Subramanian has advocated the gradual reduction of SLR that currently stands at 21.5 per cent, which would free up capital.
Exisiting policies and structural factors are responsible for the current mess in the banking sector, says the Economic Survey.
The country’s public sector banks are plagued with non-performing assets, while having to meet the challenge of raising their capital buffer to comply with the Basel III regime. Even as the Survey highlighted the current compliance needs that are a hindrance, it has offered solutions such as deregulating the sector, creating more banks and preparing the banking system to withstand boom-bust cycles.
The finance ministry’s chief economic adviser Arvind Subramanian, the lead author of the report, was critical of the high SLR (statutory liquidity ratio) requirement of banks, and the priority sector classification that absorbs a large proportion of a bank’s lendable resources.
Subramanian has advocated the gradual reduction of SLR that currently stands at 21.5 per cent, which would free up capital. This would make the market for government bonds more liquid. SLR is the proportion of reserves that banks have to park in mandated forms including government securities. The survey has also raised concerns over the trend over the last decade where almost 60 per cent of household savings are parked in physical assets as opposed to financial assets, and has flagged the negative real return on bank deposits due to the high levels of inflation.

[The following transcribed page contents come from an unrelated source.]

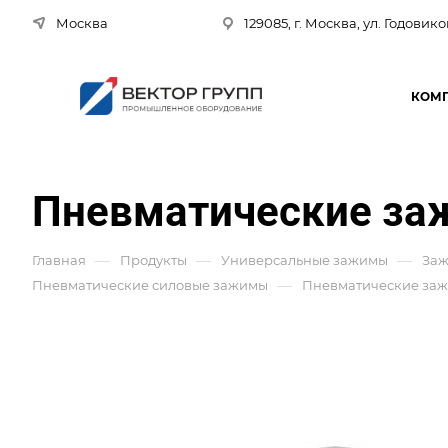
Москва
129085, г. Москва, ул. Годовико
КОМ
Пневматические заж
—
—
—
Главная
Продукты
Универсальные зажимы
За
—
Пневматические силовые зажимы
Пневматические зажи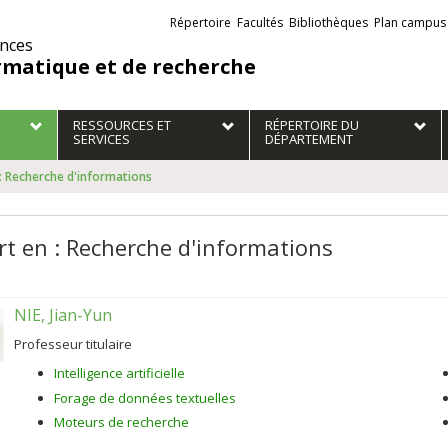
Liens
Répertoire
Facultés
Bibliothèques
Plan campus
externes
ences
rmatique et de recherche
RESSOURCES ET
RÉPERTOIRE DU
SERVICES
DÉPARTEMENT
 : Recherche d'informations
rt en : Recherche d'informations
NIE, Jian-Yun
Professeur titulaire
Intelligence artificielle
Forage de données textuelles
Moteurs de recherche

Among the solutions on offer is what Subramanian calls the ‘4D’ policy: Deregulation (addressing SLR and priority sector lending ), Differentiation (within the public sector banks in relation to recapitalisation, shrinking balance sheets, and ownership), Diversification (of source of funding within and outside banking), and Disinterring (by improving exit mechanisms).
Calling for relaxation of SLR requirement on a gradual basis, the survey said, “This will provide liquidity to the banks, depth to the government bond market, and encourage the development of the corporate bond market.”

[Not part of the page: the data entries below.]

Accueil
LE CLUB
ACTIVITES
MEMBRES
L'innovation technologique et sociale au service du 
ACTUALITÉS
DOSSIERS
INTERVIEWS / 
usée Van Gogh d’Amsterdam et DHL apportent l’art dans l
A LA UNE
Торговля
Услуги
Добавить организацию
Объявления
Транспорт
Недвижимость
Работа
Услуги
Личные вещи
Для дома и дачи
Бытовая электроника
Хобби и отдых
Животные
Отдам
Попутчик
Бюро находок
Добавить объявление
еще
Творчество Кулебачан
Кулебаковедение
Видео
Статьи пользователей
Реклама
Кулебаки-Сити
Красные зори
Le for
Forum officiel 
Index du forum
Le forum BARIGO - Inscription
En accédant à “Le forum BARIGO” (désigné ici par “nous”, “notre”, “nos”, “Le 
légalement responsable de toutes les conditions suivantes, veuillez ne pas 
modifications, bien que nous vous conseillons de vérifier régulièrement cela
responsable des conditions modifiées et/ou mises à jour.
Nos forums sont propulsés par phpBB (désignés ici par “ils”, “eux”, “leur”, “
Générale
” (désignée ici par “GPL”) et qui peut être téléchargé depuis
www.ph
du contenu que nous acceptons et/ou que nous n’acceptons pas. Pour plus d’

On the priority sector lending, Subramanian has called for a reassessment of the same and stated that either more sectors have to be brought into its ambit or the norms can be slowly redefined to make priority sector more targeted, smaller, and need-driven.

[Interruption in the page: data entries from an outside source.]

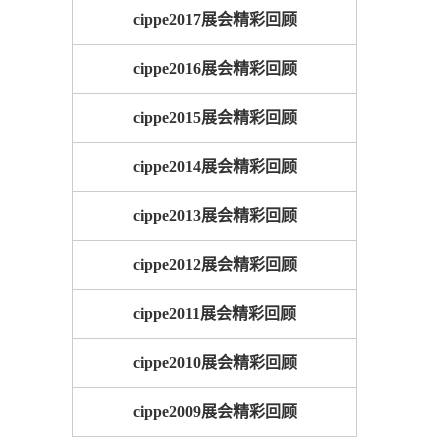
cippe2017展会精彩回顾
cippe2016展会精彩回顾
cippe2015展会精彩回顾
cippe2014展会精彩回顾
cippe2013展会精彩回顾
cippe2012展会精彩回顾
cippe2011展会精彩回顾
cippe2010展会精彩回顾
cippe2009展会精彩回顾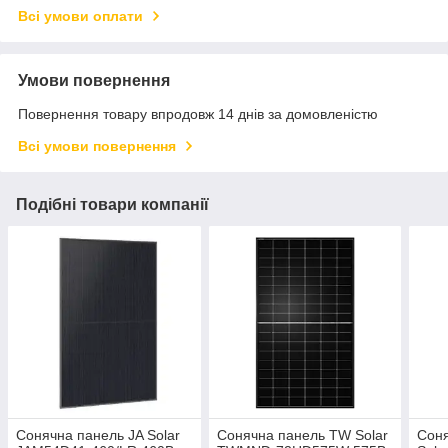
Всі умови оплати
Умови повернення
Повернення товару впродовж 14 днів за домовленістю
Всі умови повернення
Подібні товари компанії
Сонячна панель JA Solar
Сонячна панель TW Solar
Соня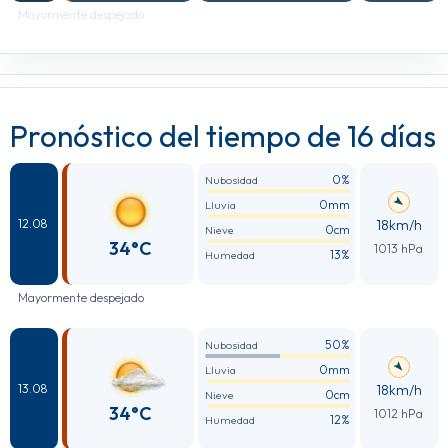
Mayormente despejado
Pronóstico del tiempo de 16 días
0%
Nubosidad
0mm
Lluvia
18km/h
12.08
0cm
Nieve
34°C
1013 hPa
13%
Humedad
Mayormente despejado
50%
Nubosidad
0mm
Lluvia
18km/h
13.08
0cm
Nieve
34°C
1012 hPa
12%
Humedad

While the Survey called for selective policy approach for banks of different sizes, it also suggested that more diversity is required within the sector — more banks and more kinds of banks.
The survey also proposed to appoint an Independent Renegotiation Commission with political authority and integrity that will aim to resolve big and difficult cases as it felt that India needs to be better prepared for the next boom and bust.
“India needs to be better prepared to distribute pain between promoters, creditors, consumers, and taxpayers. Being prepared for the cleanup is as important as the being prudent in the run-up,” said Subramanian in the Survey.